31.2 Output filtering and schema enforcement
Overview and links for this section of the guide.
On this page
- Goal: treat model output as untrusted input
- Schema enforcement: your strongest “no hallucination” tool
- Validation pipeline (parse → validate → sanitize)
- Output filtering: what to block or redact
- Citation integrity checks (for RAG)
- Retries and fallbacks (fail closed)
- Template: safe output contract
- Where to go next
Goal: treat model output as untrusted input
Model output is not “trusted application state.” It is untrusted data that must be validated before it can:
- be rendered to users,
- be written to a database,
- be used to call tools,
- be used to make product decisions.
Your job is to enforce a contract that makes unsafe outputs harmless.
If the model output is used as code, SQL, or shell commands, you must add strong validation and sandboxing. Prefer “proposal-only” patterns where humans approve actions.
Schema enforcement: your strongest “no hallucination” tool
Schema enforcement doesn’t stop hallucination of content, but it stops hallucination of structure and makes the system testable.
Practical benefits:
- your app can parse outputs reliably,
- you can validate required fields,
- you can reject unknown keys or dangerous fields,
- you can enforce “not found,” “conflict,” and “refused” states explicitly.
Good schema design rules:
- Make abstention explicit: include
statusandnot_foundfields. - Use enums: constrain modes and statuses.
- Allow nulls for unknowns: don’t force guessing.
- Keep it small: giant schemas are brittle.
Validation pipeline (parse → validate → sanitize)
A safe output pipeline usually looks like:
- Parse: strict JSON parse (or strict structured format).
- Validate schema: required fields, types, enums.
- Validate policy: no forbidden content; no disallowed tool requests.
- Sanitize for rendering: escape HTML; prevent script injection; truncate overly long fields.
- Apply business rules: reject unsafe scopes; require approvals; enforce permissions.
If any step fails: retry with stricter instructions, or fall back to a safe refusal/not_found state.
Prompting helps, but validation is enforceable. Put critical constraints in code so they can’t be bypassed by injection.
Output filtering: what to block or redact
Filtering rules depend on your product, but common categories include:
- Secrets and tokens: block or redact if patterns are detected.
- PII: redact unless explicitly allowed and necessary.
- Policy violations: disallowed content or instructions.
- Unsafe instructions: attempts to call tools or request privileged operations.
- Excessive output: truncate or reject outputs beyond size budgets.
Filtering is not perfect, but it is a strong “last line of defense” against accidental leaks and obvious injection outcomes.
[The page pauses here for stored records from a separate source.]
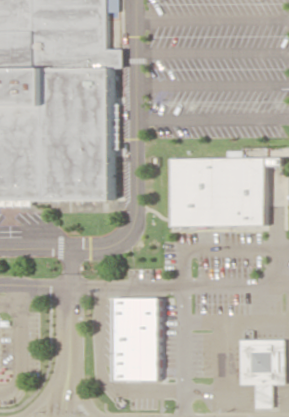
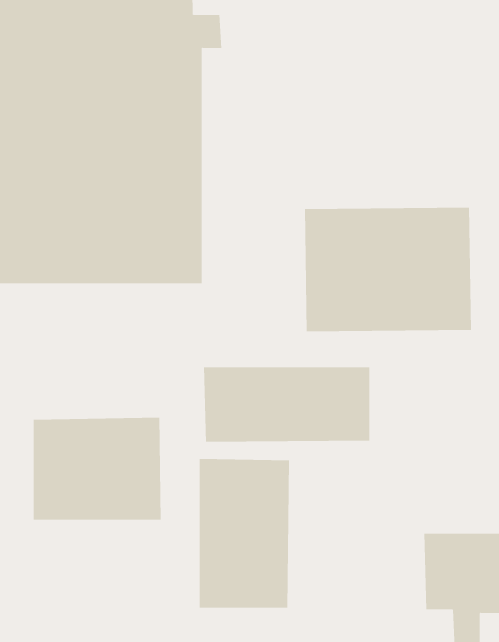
building: none -> [203,366,370,443]
building: none -> [33,417,161,521]

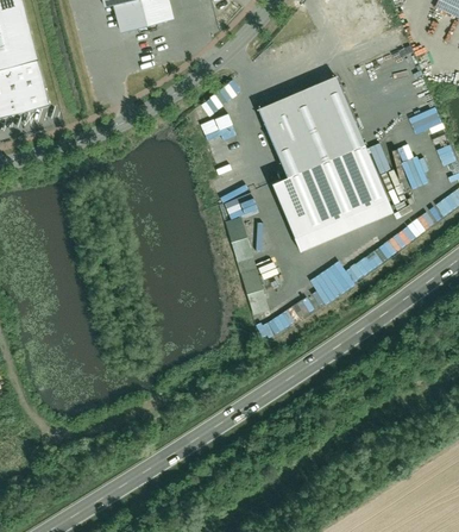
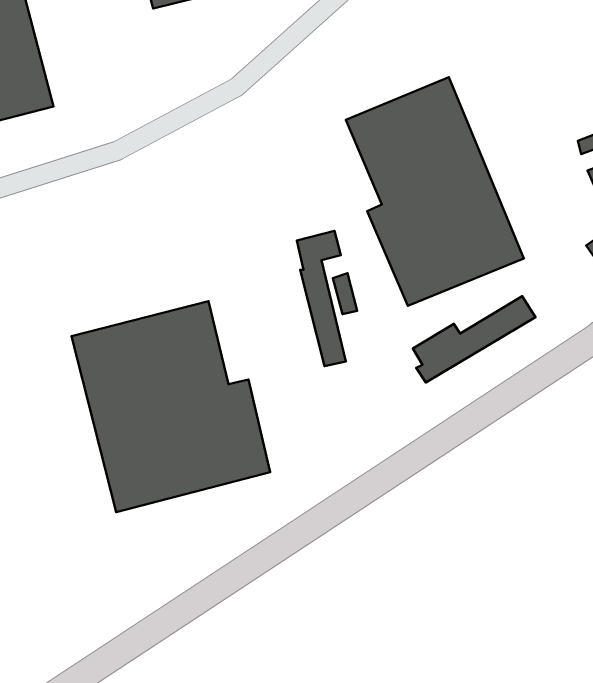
building: none -> [71,301,270,512]

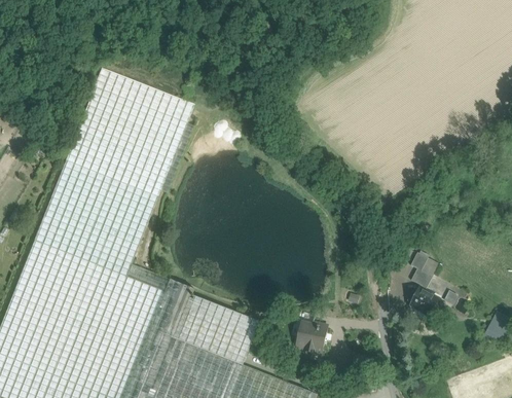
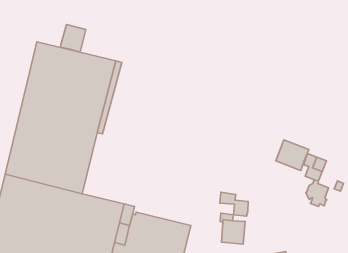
building: none -> [60,25,86,52]
building: none -> [276,140,309,170]
building: none -> [220,192,248,216]

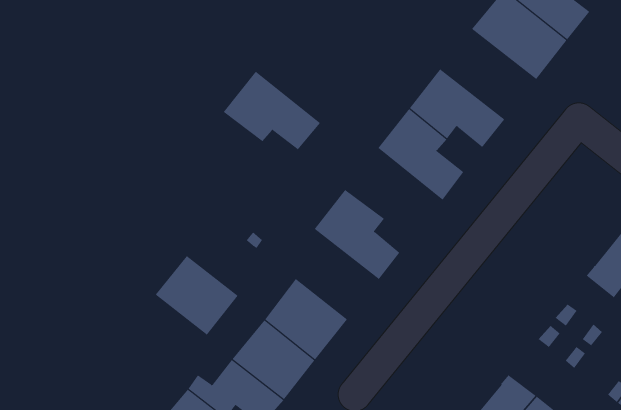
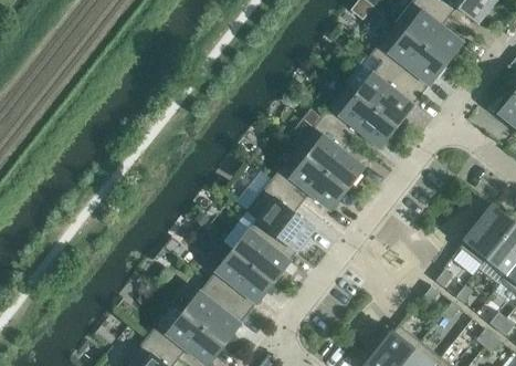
building: none -> [345,55,420,126]
building: [223,71,321,150] -> [271,148,347,210]
building: [155,245,238,336] -> [232,211,297,282]

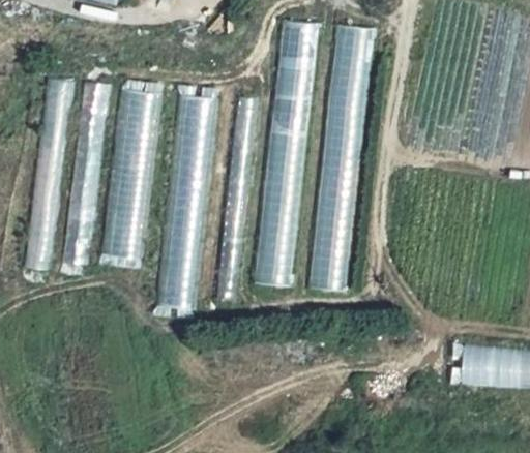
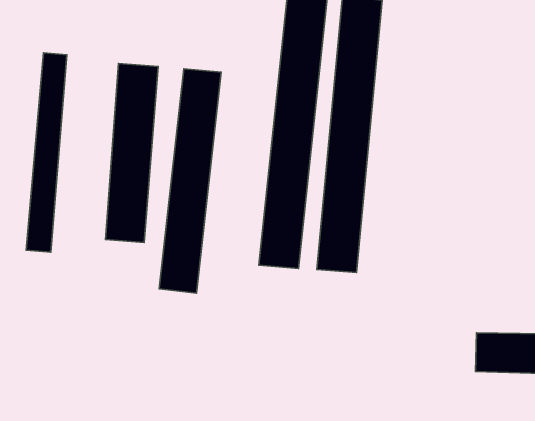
building: [67,81,105,266] -> none

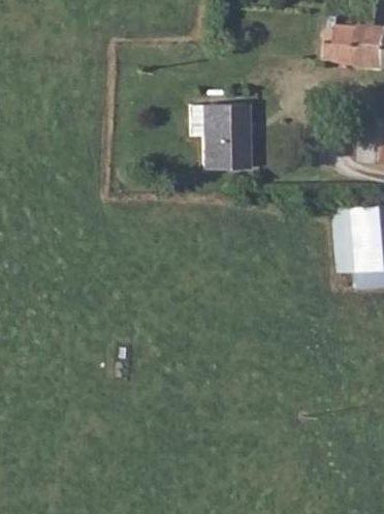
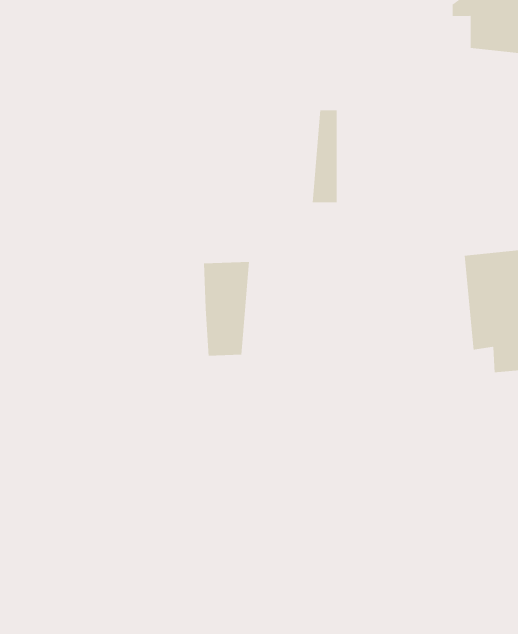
building: [202,104,234,170] -> [203,262,250,356]

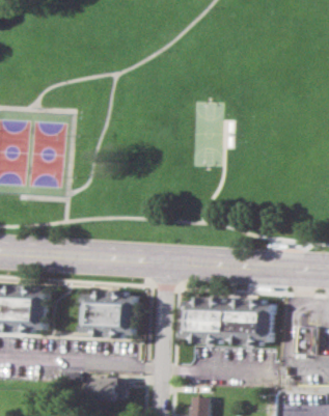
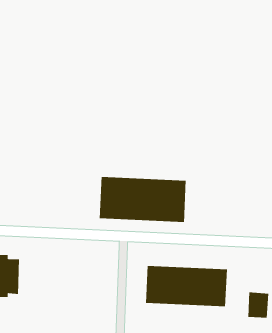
building: none -> [99,176,186,223]
building: [84,295,140,335] -> none

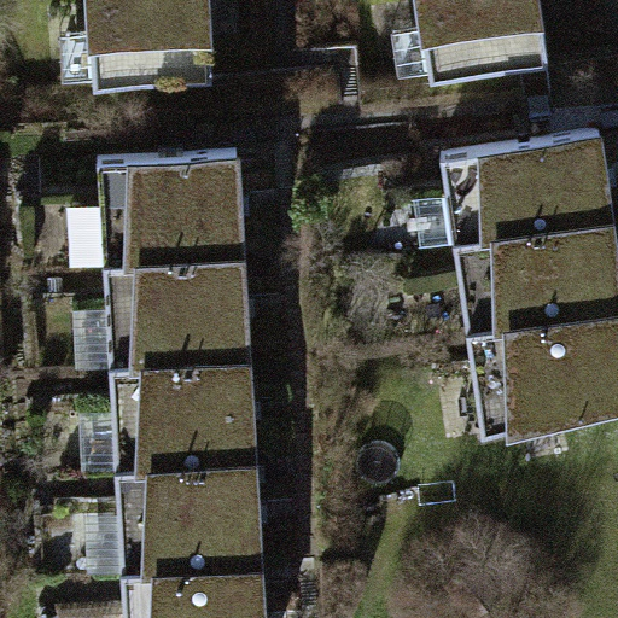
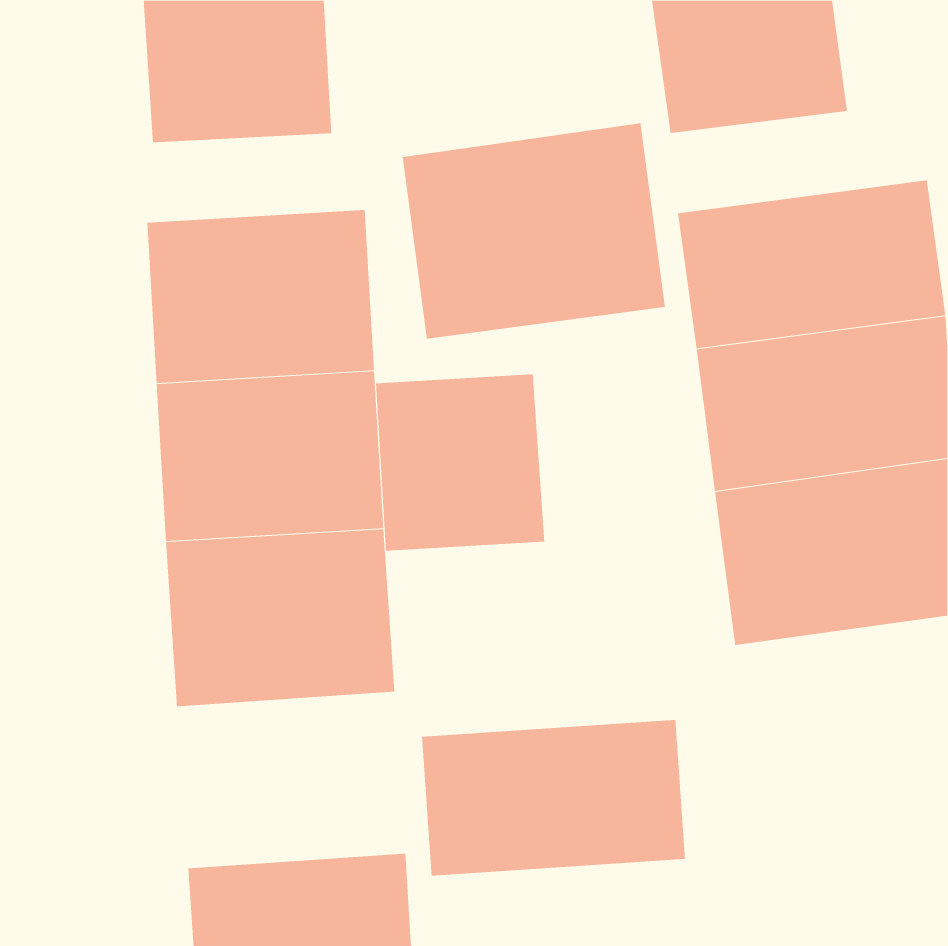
building: none -> [402,123,666,339]
building: none -> [376,374,545,552]
building: [115,451,264,566] -> none
building: none -> [422,719,685,877]

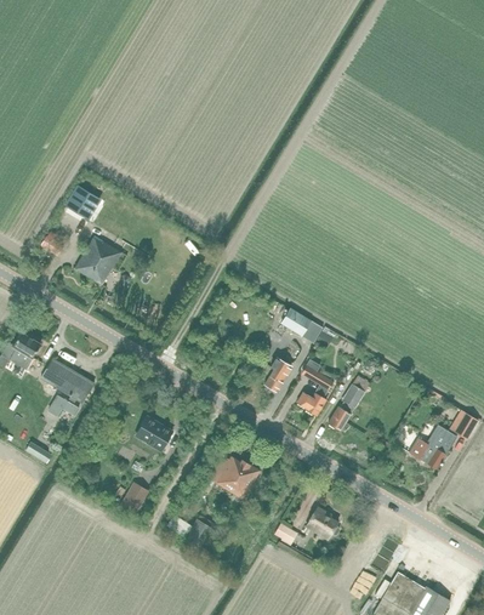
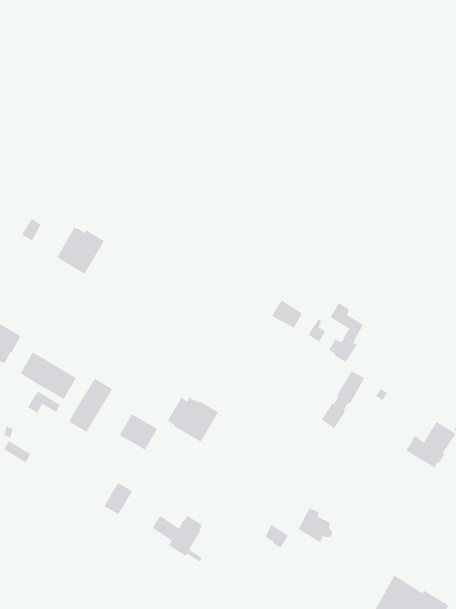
building: [66,184,99,218] -> none
building: [263,355,292,392] -> none
building: [300,358,334,416] -> [328,302,364,363]
building: none -> [68,378,113,433]
building: [210,455,260,499] -> [167,397,219,443]

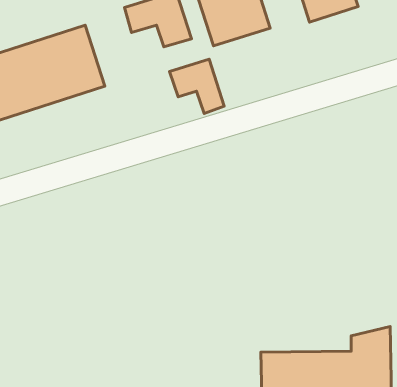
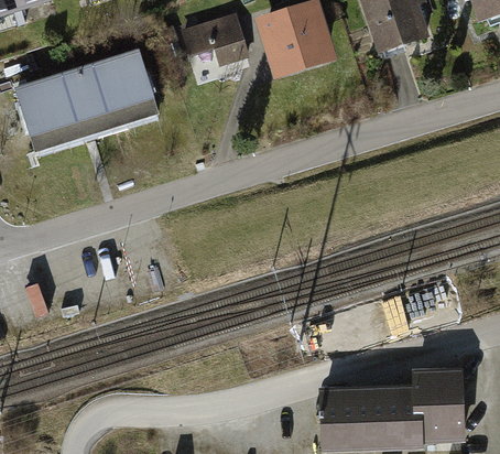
building: [170,59,224,113] -> none

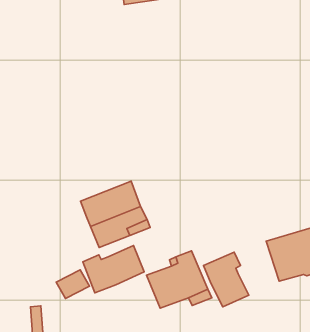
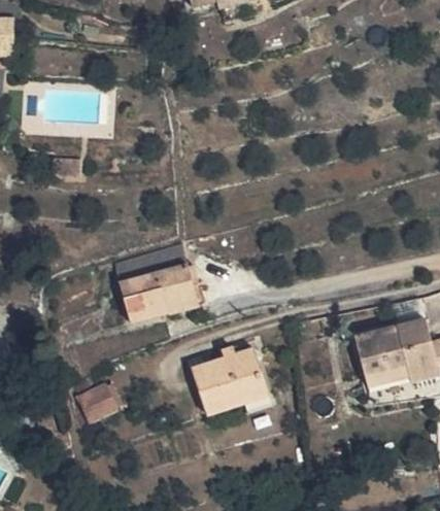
building: [83,246,144,293] -> none
building: [204,252,249,307] -> none

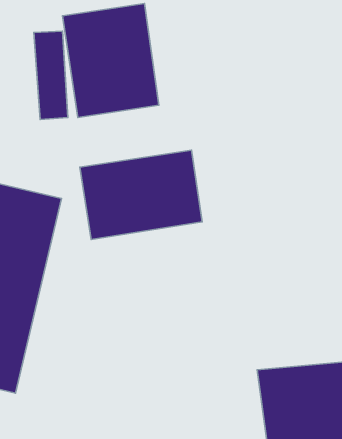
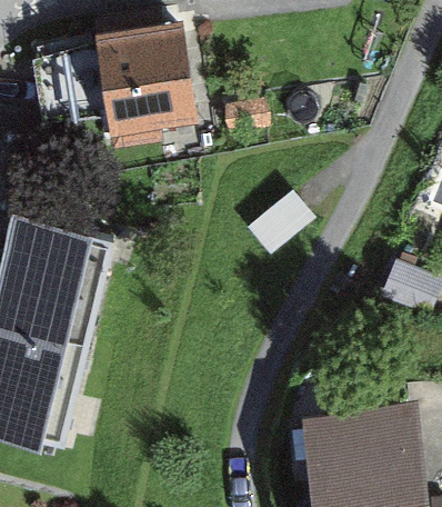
building: [80,150,202,240] -> none

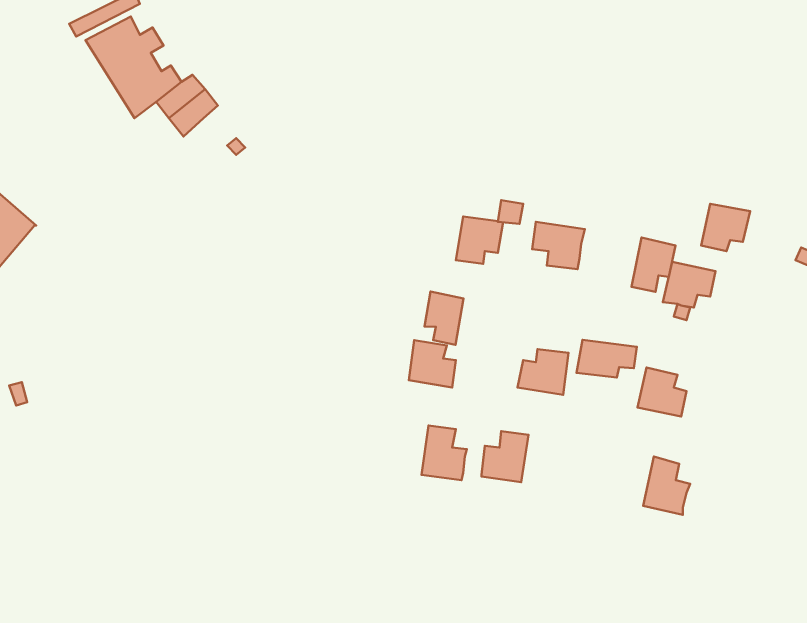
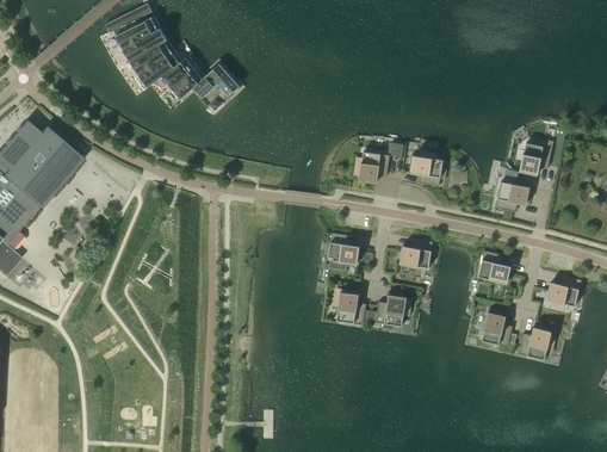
building: none -> [192,63,239,98]
building: [631,238,675,292] -> none
building: [425,292,463,345] -> none
building: [577,340,637,378] -> none
building: none -> [545,275,580,307]
building: none -> [518,324,551,360]

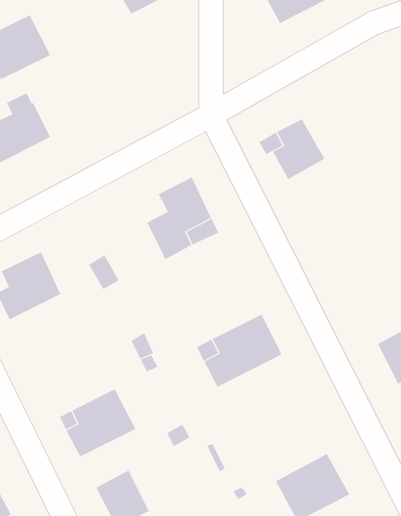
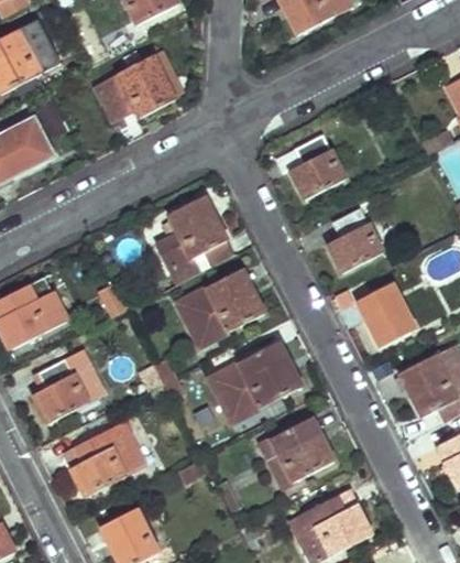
building: none -> [97,57,177,122]
building: none -> [328,208,383,272]
building: none -> [177,269,264,346]
building: none -> [358,284,415,346]
building: none -> [34,350,103,422]
building: none -> [262,416,335,486]

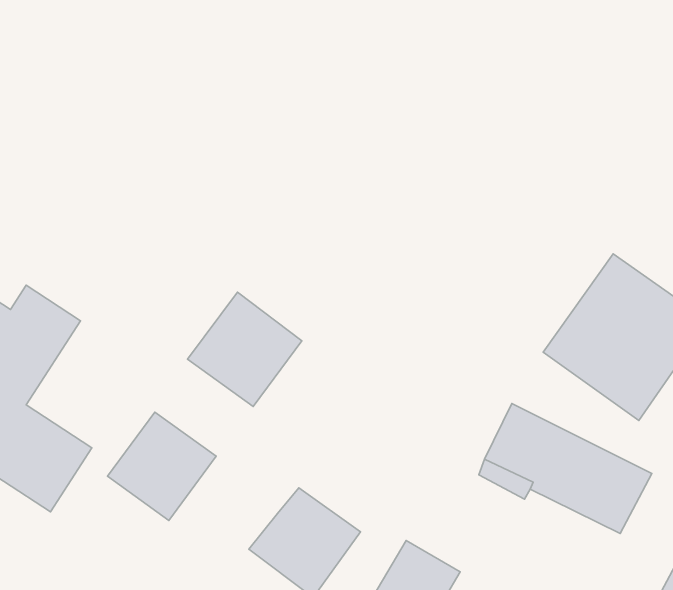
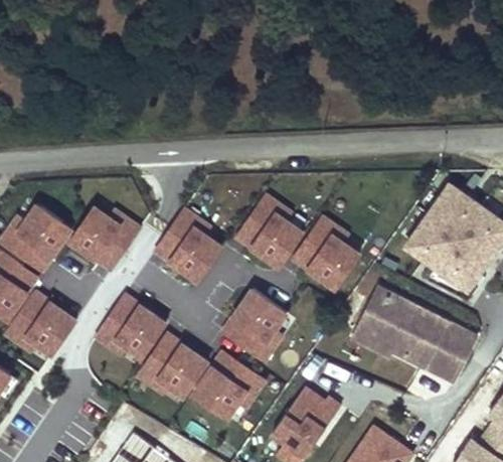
building: none -> [232,194,363,292]
building: none -> [66,199,141,274]
building: none -> [218,282,295,358]
building: none -> [135,331,212,408]

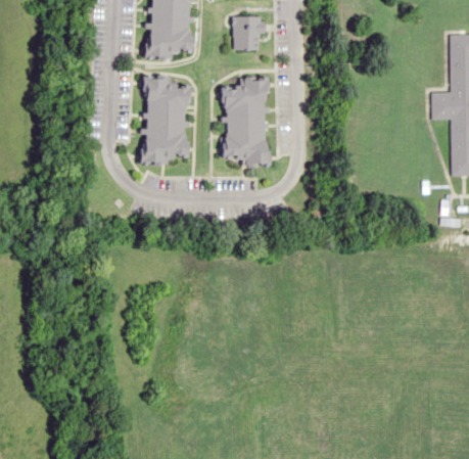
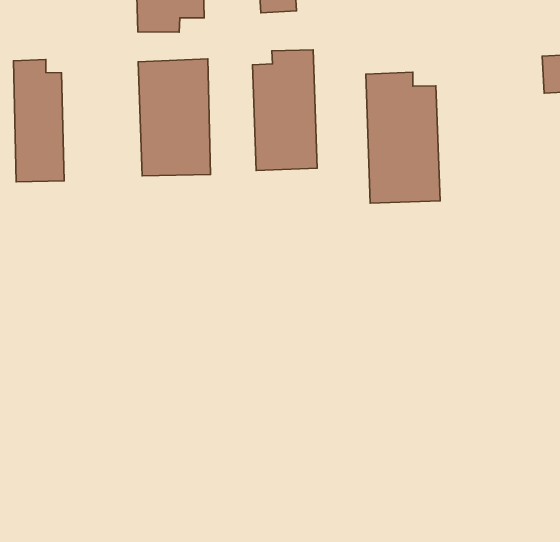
building: none -> [13,60,64,182]
building: none -> [366,72,440,203]

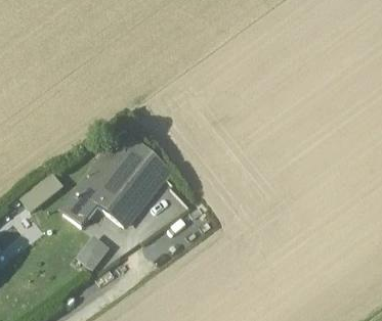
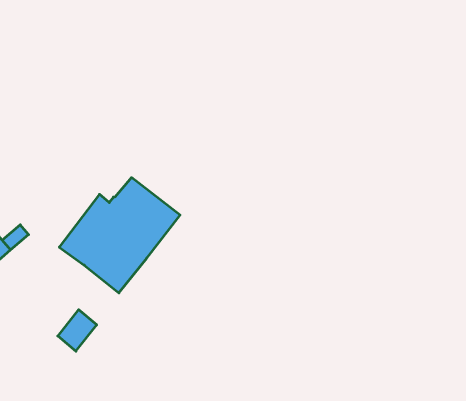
building: [65,191,99,226] -> none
Citation integrity checks (for RAG)
For grounded systems, citations are a contract. Validate them:
- Chunk id validity: cited ids must be among retrieved sources.
- Quote containment: quote text must appear in the chunk text.
- Per-claim citations: every claim must have at least one citation.
This prevents “invented citations” and makes injection harder to hide.
Retries and fallbacks (fail closed)
When output validation fails, you should not “ship the best effort.”
Practical retry strategy:
- Retry 1: remind “JSON only,” repeat schema, reduce verbosity.
- Retry 2: reduce context, reduce number of tasks, switch to a more deterministic model.
- Fallback: return
status="not_found"or"refused"with next steps.
Hard cap retries. Otherwise validation failures become cost bombs.
Template: safe output contract
A minimal safe contract for many features:
{
"status": "answered" | "not_found" | "needs_clarification" | "conflict" | "refused",
"answer": { "summary": string, "bullets": string[] } | null,
"missing_info": string[],
"follow_up_question": string | null
}
For RAG, extend bullets into per-claim citations (see Part VIII citation schemas).